There are points at which a perspective hoves into view if you stand in the right place. Babies parachute from the vagina of a cloth torso by Renata Adela, overlooked by an imposing self-portrait by Sue Webster, whose pregnant belly juts out of a jacket studded with Siouxsie and the Banshees badges. Through an archway, in a repeating photographic frieze by Georgina Starr, a woman lies on her back, with a balloon floating between her scissored legs. Is she practising her pelvic floor exercises in some antenatal boot camp like a good mother-to-be?

Losing Hand [detail] 2023.
Losing Hand [detail] 2023. Photograph: Polly Morgan, courtesy The Artist.

Some of the most eloquent and quietly subversive works involve fabrics. Rachel Howard interrogates the machismo of abstract art in two striking oil paintings that create slabs of pictorial space from intricate lacework. A light box in the floor reveals a tiny raptor soaring in a swirl of threads, by Abigail Lane. Old dungarees are commandeered by Phillippa Clayden into a richly-textured, two-sided picture of a spectral figure who is simultaneously so there and not there that you yearn to reach out and touch it to make sure.
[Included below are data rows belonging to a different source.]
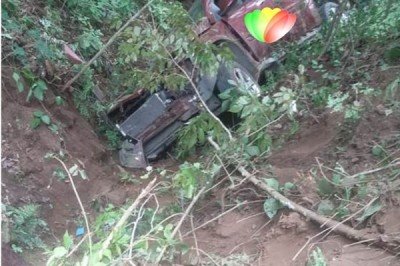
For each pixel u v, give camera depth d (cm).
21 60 594
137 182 570
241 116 552
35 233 446
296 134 582
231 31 706
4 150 506
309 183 482
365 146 512
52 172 524
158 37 564
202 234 470
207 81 618
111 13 868
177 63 577
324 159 518
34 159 521
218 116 641
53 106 595
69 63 662
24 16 657
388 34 708
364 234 400
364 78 640
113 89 728
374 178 459
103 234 403
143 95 641
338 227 411
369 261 382
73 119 605
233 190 503
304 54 746
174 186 482
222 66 633
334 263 386
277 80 716
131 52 570
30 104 571
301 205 454
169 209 490
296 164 527
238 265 414
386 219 405
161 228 396
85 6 824
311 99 626
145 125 620
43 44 625
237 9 734
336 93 595
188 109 614
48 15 725
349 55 700
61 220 491
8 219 419
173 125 619
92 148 598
Does it matter if the curatorial principle is – as Lucas has joked – cronyism? Well yes it does. The works span 40 years, but there’s no context or chronology. A standout picture by Sonia Coode-Adams, of a woman sitting in a wicker-backed chair against a richly patterned tablecloth, was painted in 1984. Coode-Adams gave up years ago because, like so many women artists, she felt she couldn’t make a go of it. All credit to Lucas for tracking her down. But the show doesn’t give her anywhere to go, because it doesn’t embed her in anything more significant than being one of Sarah’s friends.